╭─ DATA RECORDS

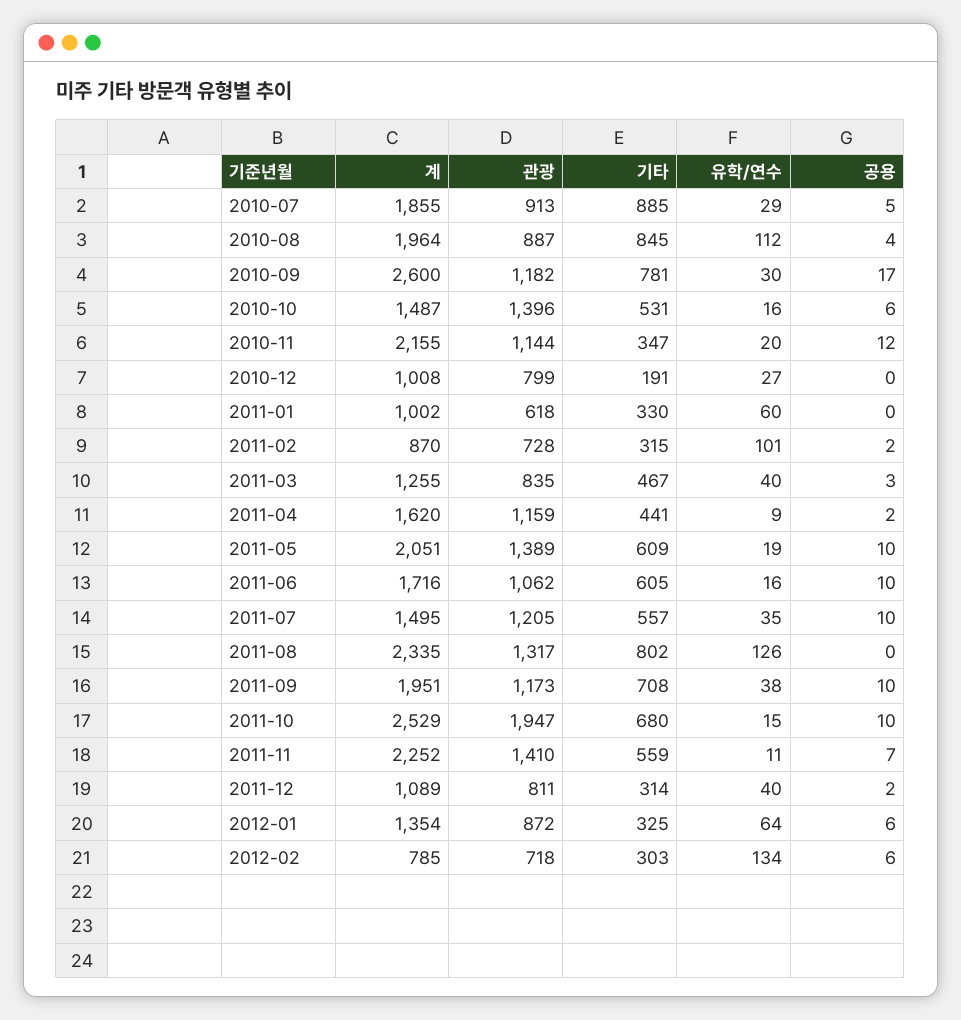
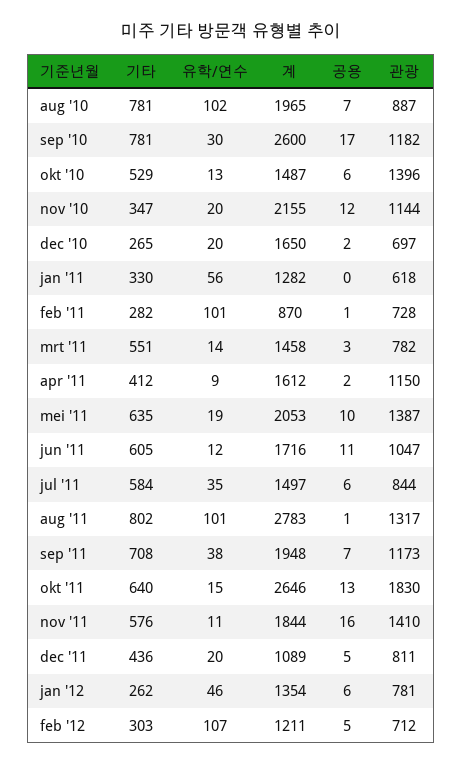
계, 2010-07: 1855 -> none
관광, 2010-07: 913 -> none
기타, 2010-07: 885 -> none
유학/연수, 2010-07: 29 -> none
공용, 2010-07: 5 -> none
계, 2010-08: 1964 -> 1965
기타, 2010-08: 845 -> 781
유학/연수, 2010-08: 112 -> 102
공용, 2010-08: 4 -> 7
기타, 2010-10: 531 -> 529
유학/연수, 2010-10: 16 -> 13
계, 2010-12: 1008 -> 1650
관광, 2010-12: 799 -> 697
기타, 2010-12: 191 -> 265
유학/연수, 2010-12: 27 -> 20
공용, 2010-12: 0 -> 2
계, 2011-01: 1002 -> 1282
유학/연수, 2011-01: 60 -> 56
기타, 2011-02: 315 -> 282
공용, 2011-02: 2 -> 1
계, 2011-03: 1255 -> 1458
관광, 2011-03: 835 -> 782
기타, 2011-03: 467 -> 551
유학/연수, 2011-03: 40 -> 14
계, 2011-04: 1620 -> 1612
관광, 2011-04: 1159 -> 1150
기타, 2011-04: 441 -> 412
계, 2011-05: 2051 -> 2053
관광, 2011-05: 1389 -> 1387
기타, 2011-05: 609 -> 635
관광, 2011-06: 1062 -> 1047
유학/연수, 2011-06: 16 -> 12
공용, 2011-06: 10 -> 11
계, 2011-07: 1495 -> 1497
관광, 2011-07: 1205 -> 844
기타, 2011-07: 557 -> 584
공용, 2011-07: 10 -> 6
계, 2011-08: 2335 -> 2783
유학/연수, 2011-08: 126 -> 101
공용, 2011-08: 0 -> 1
계, 2011-09: 1951 -> 1948
공용, 2011-09: 10 -> 7
계, 2011-10: 2529 -> 2646
관광, 2011-10: 1947 -> 1830
기타, 2011-10: 680 -> 640
공용, 2011-10: 10 -> 13
계, 2011-11: 2252 -> 1844
기타, 2011-11: 559 -> 576
공용, 2011-11: 7 -> 16
기타, 2011-12: 314 -> 436
유학/연수, 2011-12: 40 -> 20
공용, 2011-12: 2 -> 5
관광, 2012-01: 872 -> 781
기타, 2012-01: 325 -> 262
유학/연수, 2012-01: 64 -> 46
계, 2012-02: 785 -> 1211
관광, 2012-02: 718 -> 712
유학/연수, 2012-02: 134 -> 107
공용, 2012-02: 6 -> 5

╰─

## EXERCISE OBJECTIVE
Return, word for word, the line containing "공용, 2011-07: 10 -> 6" and all lines after it through the last line of the records, and nothing else.

## THE ANSWER
공용, 2011-07: 10 -> 6
계, 2011-08: 2335 -> 2783
유학/연수, 2011-08: 126 -> 101
공용, 2011-08: 0 -> 1
계, 2011-09: 1951 -> 1948
공용, 2011-09: 10 -> 7
계, 2011-10: 2529 -> 2646
관광, 2011-10: 1947 -> 1830
기타, 2011-10: 680 -> 640
공용, 2011-10: 10 -> 13
계, 2011-11: 2252 -> 1844
기타, 2011-11: 559 -> 576
공용, 2011-11: 7 -> 16
기타, 2011-12: 314 -> 436
유학/연수, 2011-12: 40 -> 20
공용, 2011-12: 2 -> 5
관광, 2012-01: 872 -> 781
기타, 2012-01: 325 -> 262
유학/연수, 2012-01: 64 -> 46
계, 2012-02: 785 -> 1211
관광, 2012-02: 718 -> 712
유학/연수, 2012-02: 134 -> 107
공용, 2012-02: 6 -> 5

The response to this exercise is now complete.